I had a big cry a week ago, I just sobbed and sobbed because I was so resentful and bitter and hating myself for being this way. J brought me back to earth, reminded me of what we're doing, where we're going, and why we're still at this.
And then I found peace. I realized that I'm not spending enough time in the NOW, that I keep looking at what I don't have instead of what I do have. I know we will have kids, but I just had to work through this. I'm finally truly happy for all my friends who do have babies or are pregnant, not just full of bitter seething resentful jealousy. I am finally enjoying my days with my wife, taking full advantage with the (hopeful) thought that this will be our last solo summer ever.
We had our Provincial health mandated counselling appointment (to use a fertility clinic, you have to see a counsellor as part of the screening process. It's great, they should make any potential parents do it!!). DW has another pelvic exam type thing, we have our donor insemination appointment on my birthday, and then we get to order sperm! The plan is to order it in time for August, although we may not even BE here, in which case we'll insem in September.
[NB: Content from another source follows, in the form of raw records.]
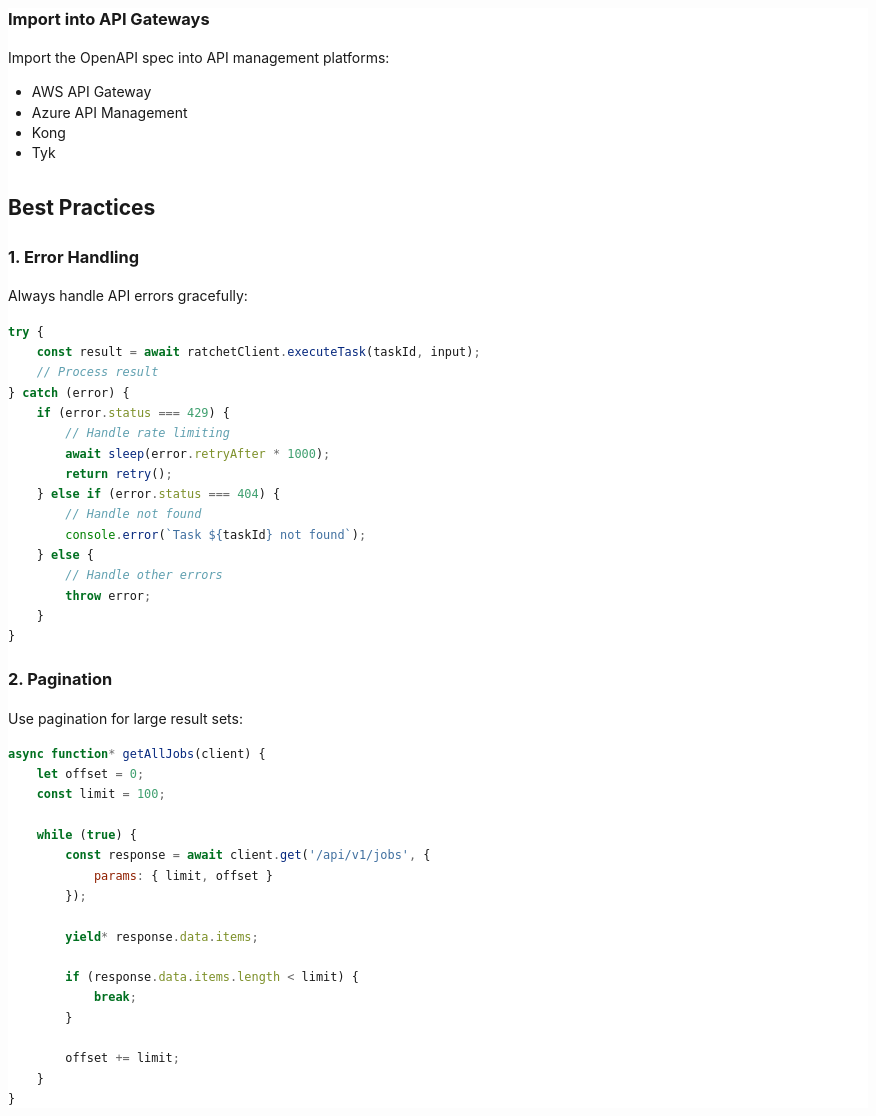 ### Import into API Gateways

Import the OpenAPI spec into API management platforms:
- AWS API Gateway
- Azure API Management
- Kong
- Tyk

## Best Practices

### 1. Error Handling

Always handle API errors gracefully:

```javascript
try {
    const result = await ratchetClient.executeTask(taskId, input);
    // Process result
} catch (error) {
    if (error.status === 429) {
        // Handle rate limiting
        await sleep(error.retryAfter * 1000);
        return retry();
    } else if (error.status === 404) {
        // Handle not found
        console.error(`Task ${taskId} not found`);
    } else {
        // Handle other errors
        throw error;
    }
}
```

### 2. Pagination

Use pagination for large result sets:

```javascript
async function* getAllJobs(client) {
    let offset = 0;
    const limit = 100;
    
    while (true) {
        const response = await client.get('/api/v1/jobs', {
            params: { limit, offset }
        });
        
        yield* response.data.items;
        
        if (response.data.items.length < limit) {
            break;
        }
        
        offset += limit;
    }
}
```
DW is planning to go back to school in September, so we'll have a lot to work through.
In the meantime, I'm going to thoroughly enjoy my "champagne birthday" (I turn 28 on the 28th next week!), spend time with my lovely wife and do lots of yoga.
Tonight I'm heading up to camp for a night, as it's our Guide retreat (Girl Guides, it's all the adults, our end of year hooray/dinner/extravaganza), so it will be fantastic on all accounts!